TEXT BLOCK:
^^^^^^^^^^^^^^^^
# Sleeve hitch



## MissouriBound (Apr 1, 2008)

Hey y'all.
I've got a Cub Cadet LT1050 tractor which is about 8 years old. Still runs great but of course it has to be maintained. A month or so ago my driveway washed out after a huge rain and I had some large ruts to repair. I had an old frame from a garden cart which I would up dragging behind the tractor to move gravel around. After an hour os so the ruts were filled and that part of the driveway was usable again. .......Now for my question. It is evident to me that a box blade or scraper would be valuable to me, even with this small tractor. The attachments I have been looking at require a sleeve hitch. I have had no success in finding one for this model but I have researched the Craftsman units and they would appear to be very close to what I need....however nobody has one in stock and I really do not want to take that chance. Does anyone know if Cub makes one or there is one available aftermarket from other supplier? I have seen the "Johnny" ones which are around $600 delivered and noticed how they mount. For my limited use I do not need one with a powered lift. Any advice, any help would be greatly apprecieated.


----------



## Argee (Sep 17, 2003)

The Cub Cadet LGT1050 is a lawn tractor and is not designed for ground engaging attachments. The transaxle is capable of pulling a trailer, lawn roller, etc. but is not designed for anything as demanding as a box blade or scraper. Hence....the reason you haven't found one is because your draw bar is not designed to accept one.


----------



## MissouriBound (Apr 1, 2008)

I tend to agree with that, but there is a "dozer" blade attachment available for the 1000 series. They indicate that they are for plowing snow and moving gravel. I'm not seeing any difference between a blade pusing gravel or a scraper moving gravel. In fact I would think that the back blade would be less of an issue for the tractor than a dozer blade. Just my opinion.
^^^^^^^^^^^^^^^^
DATASET EXTRACT:
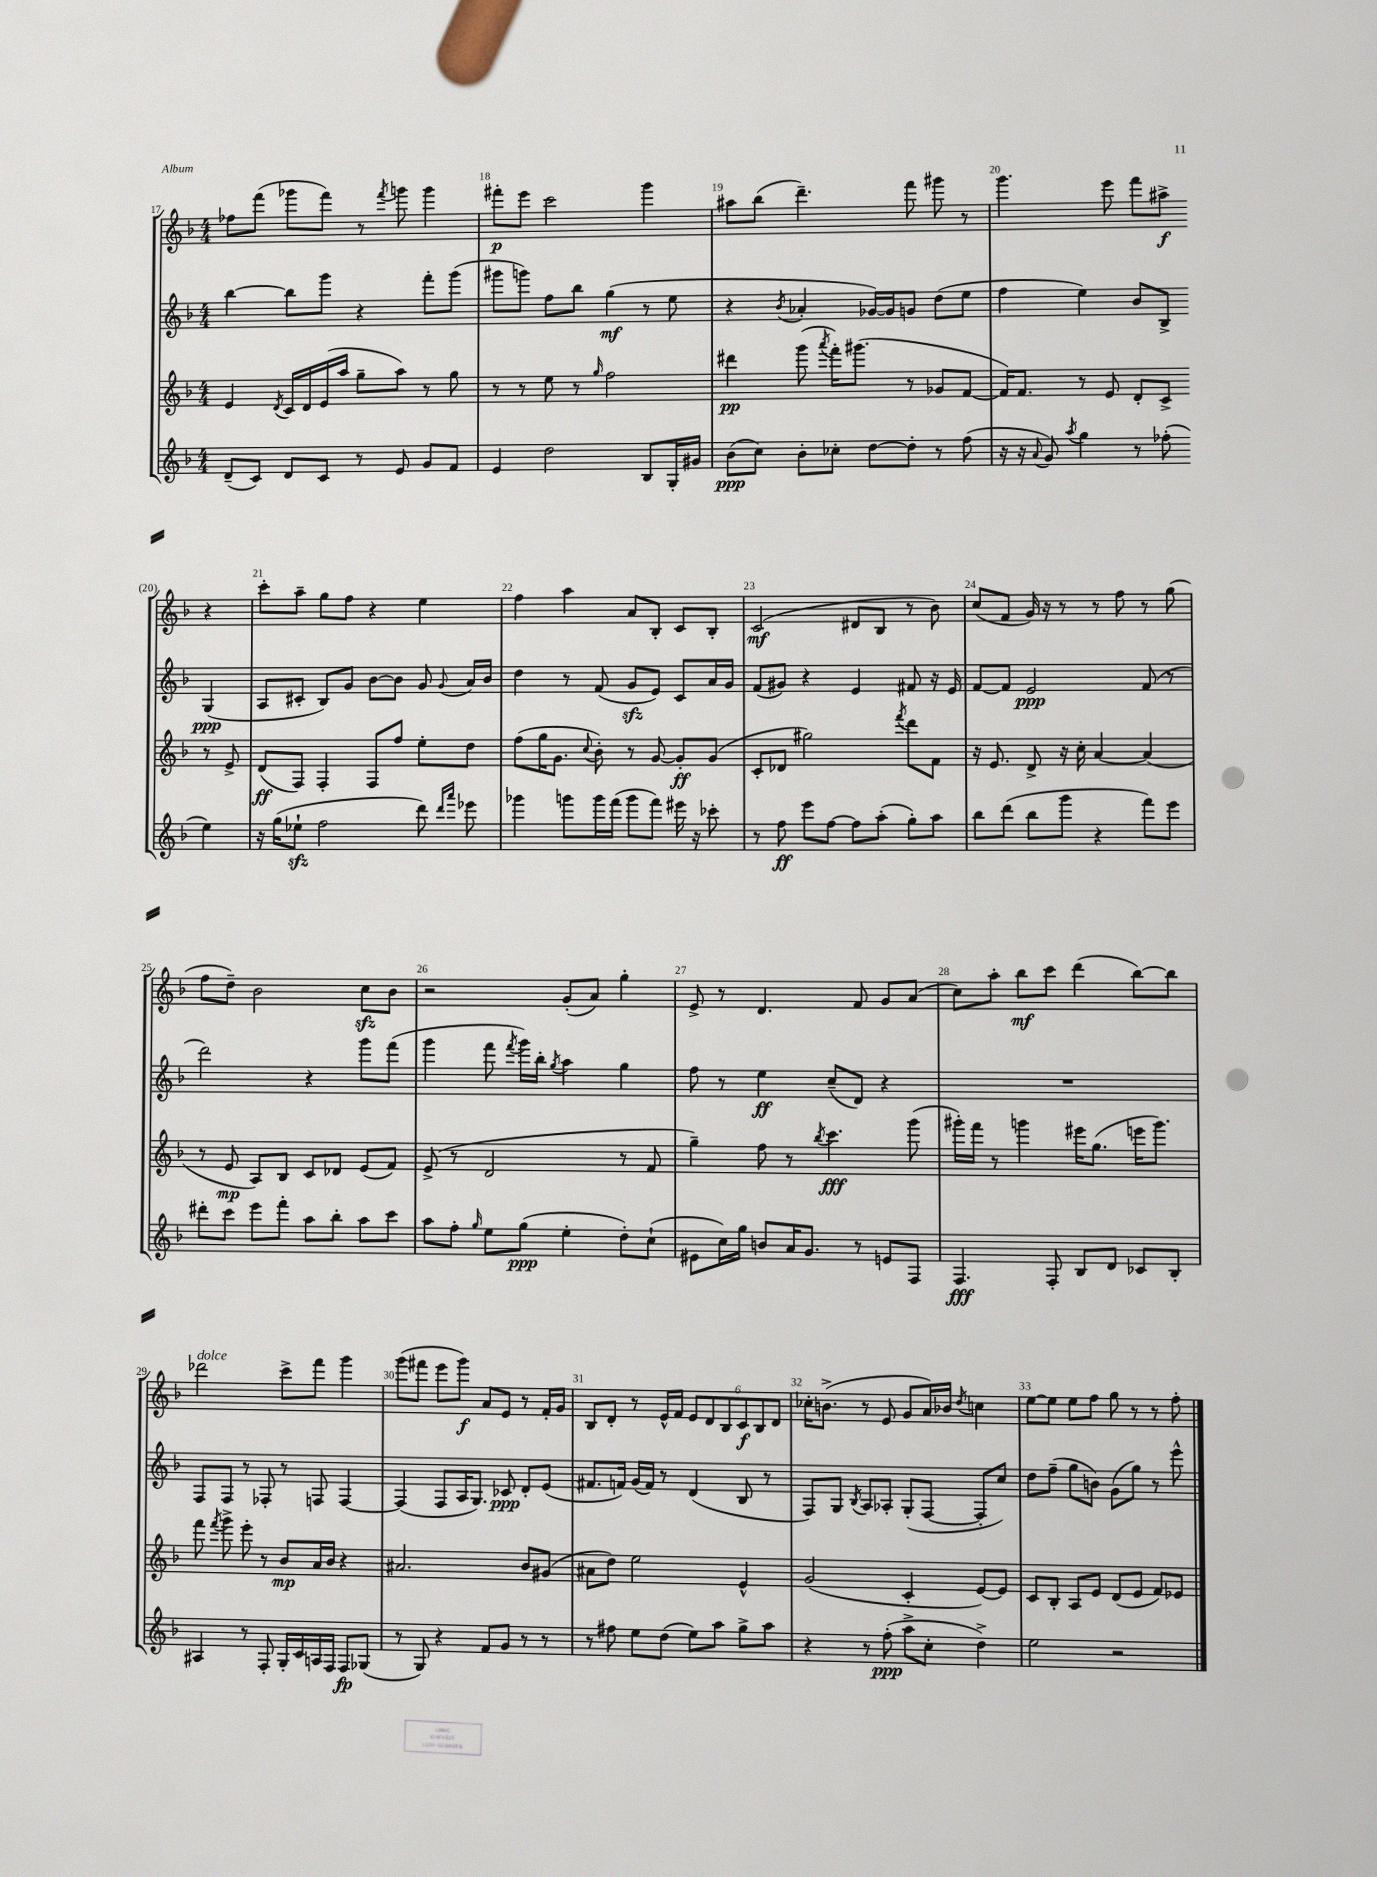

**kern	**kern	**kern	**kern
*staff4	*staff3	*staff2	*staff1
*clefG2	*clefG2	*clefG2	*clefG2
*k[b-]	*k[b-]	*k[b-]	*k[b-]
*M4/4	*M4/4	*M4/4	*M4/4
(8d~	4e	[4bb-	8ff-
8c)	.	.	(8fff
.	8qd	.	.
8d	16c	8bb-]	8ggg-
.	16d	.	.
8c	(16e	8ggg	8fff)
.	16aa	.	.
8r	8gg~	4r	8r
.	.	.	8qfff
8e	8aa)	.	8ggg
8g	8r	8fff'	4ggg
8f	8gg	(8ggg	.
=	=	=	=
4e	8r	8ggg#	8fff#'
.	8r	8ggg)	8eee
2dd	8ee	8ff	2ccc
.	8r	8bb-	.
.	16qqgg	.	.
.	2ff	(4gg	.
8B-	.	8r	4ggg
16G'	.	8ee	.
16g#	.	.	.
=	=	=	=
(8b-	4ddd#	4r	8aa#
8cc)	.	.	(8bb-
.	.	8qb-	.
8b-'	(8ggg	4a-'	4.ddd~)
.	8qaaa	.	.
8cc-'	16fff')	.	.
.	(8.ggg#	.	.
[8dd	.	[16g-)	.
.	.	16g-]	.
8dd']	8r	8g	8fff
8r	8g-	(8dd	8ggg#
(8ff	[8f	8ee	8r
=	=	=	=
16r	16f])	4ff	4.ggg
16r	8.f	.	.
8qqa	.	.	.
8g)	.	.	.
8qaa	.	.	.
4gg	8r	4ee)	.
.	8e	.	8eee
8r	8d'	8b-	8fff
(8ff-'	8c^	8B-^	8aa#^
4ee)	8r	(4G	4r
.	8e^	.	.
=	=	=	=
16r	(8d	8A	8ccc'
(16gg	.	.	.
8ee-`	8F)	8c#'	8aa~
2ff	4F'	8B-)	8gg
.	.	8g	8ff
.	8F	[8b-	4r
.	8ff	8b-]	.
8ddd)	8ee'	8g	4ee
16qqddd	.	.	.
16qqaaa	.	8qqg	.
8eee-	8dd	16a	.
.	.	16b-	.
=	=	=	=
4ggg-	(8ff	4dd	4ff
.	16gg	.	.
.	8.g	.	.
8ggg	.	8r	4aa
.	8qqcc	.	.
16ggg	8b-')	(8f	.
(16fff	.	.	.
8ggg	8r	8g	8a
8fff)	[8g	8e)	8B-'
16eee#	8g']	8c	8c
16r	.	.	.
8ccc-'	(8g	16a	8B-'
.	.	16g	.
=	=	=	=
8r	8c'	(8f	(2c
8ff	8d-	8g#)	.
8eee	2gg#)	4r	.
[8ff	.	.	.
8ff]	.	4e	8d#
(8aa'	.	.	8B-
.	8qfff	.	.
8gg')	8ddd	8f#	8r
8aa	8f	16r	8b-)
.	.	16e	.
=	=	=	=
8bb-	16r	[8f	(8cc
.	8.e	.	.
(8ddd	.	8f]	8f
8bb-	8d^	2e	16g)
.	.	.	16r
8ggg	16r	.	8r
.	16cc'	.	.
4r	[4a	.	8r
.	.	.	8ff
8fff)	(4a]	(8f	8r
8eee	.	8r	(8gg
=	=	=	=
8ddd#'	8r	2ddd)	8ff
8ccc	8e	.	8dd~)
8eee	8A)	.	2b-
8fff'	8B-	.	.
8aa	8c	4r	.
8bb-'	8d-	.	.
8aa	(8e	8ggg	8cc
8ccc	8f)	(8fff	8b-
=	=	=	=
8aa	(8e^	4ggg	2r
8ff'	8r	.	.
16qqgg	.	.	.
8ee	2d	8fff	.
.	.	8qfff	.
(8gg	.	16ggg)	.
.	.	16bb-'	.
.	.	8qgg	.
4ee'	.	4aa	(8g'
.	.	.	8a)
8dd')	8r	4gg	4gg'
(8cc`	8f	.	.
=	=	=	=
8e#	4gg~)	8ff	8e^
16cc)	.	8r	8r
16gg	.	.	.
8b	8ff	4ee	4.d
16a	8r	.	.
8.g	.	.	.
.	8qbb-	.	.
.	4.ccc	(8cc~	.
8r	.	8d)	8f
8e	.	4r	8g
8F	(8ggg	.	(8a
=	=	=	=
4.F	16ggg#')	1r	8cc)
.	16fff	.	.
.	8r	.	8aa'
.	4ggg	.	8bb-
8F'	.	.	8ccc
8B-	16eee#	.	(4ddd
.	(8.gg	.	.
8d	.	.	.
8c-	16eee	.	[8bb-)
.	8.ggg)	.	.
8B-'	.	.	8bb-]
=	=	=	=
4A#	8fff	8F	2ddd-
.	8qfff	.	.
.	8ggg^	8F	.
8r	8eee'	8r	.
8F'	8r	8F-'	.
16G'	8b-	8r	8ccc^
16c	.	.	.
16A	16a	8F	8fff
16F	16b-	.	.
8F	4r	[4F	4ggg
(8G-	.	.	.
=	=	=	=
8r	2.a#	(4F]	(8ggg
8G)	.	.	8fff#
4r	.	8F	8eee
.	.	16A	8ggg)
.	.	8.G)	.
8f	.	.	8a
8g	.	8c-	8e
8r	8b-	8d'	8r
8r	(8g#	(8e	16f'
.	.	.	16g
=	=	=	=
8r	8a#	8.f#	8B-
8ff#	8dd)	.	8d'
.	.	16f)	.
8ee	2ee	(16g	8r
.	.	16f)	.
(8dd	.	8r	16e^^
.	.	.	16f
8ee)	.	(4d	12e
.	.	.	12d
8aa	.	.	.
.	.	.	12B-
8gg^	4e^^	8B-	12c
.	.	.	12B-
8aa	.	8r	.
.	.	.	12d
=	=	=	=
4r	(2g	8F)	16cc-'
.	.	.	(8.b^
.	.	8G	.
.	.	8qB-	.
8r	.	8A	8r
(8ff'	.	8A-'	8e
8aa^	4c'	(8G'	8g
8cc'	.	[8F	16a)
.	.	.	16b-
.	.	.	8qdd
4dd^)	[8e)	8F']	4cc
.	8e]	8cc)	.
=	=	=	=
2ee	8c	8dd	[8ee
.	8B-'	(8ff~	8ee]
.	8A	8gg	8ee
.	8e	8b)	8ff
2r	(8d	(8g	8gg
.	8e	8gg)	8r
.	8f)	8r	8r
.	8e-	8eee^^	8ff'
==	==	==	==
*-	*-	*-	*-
^^^^^^^^^^^^^^^^
TASK: Carry the forum thread about finding a sleeve hitch for a Cub Cadet lawn tractor forward from its last post. The entries come from a separate source and are unrelated to the sleeve hitch thread.

TASK RESULT:
----------



## Greatsnowy (Jul 27, 2013)

Sears still has theirs for about $139 , pretty much a universal fit . I used one for about 7 years and then modified it to another tractor for another 2 . Just put "sleeve hitch" in their search box and have a looksee.


----------



## ptreaster (Apr 14, 2014)

Johnny Products also makes an electric one "universal" fit sleeve hitch, looks very heavy duty, but a little pricy compared to the sears one, even if you add the electric lift option to the sears one.


----------



## VaGent (Mar 19, 2014)

It isn't going to push the tractor any harder than you allow. I installed one on my SLT1550 and it works well. The Sears version will install directly onto the Cub as long as you have mounting lugs on the side of the guarding around the rear fuel tank. The kit does come with bolts if you want to modify the tractor to accept the sleeve hitch.


Sent from my iPad using Tractor Forum


----------



## skunkhome (Nov 30, 2008)

From what I've seen the dozer blade is a spring loaded blade with a relatively light spring designed to break away before your transmission.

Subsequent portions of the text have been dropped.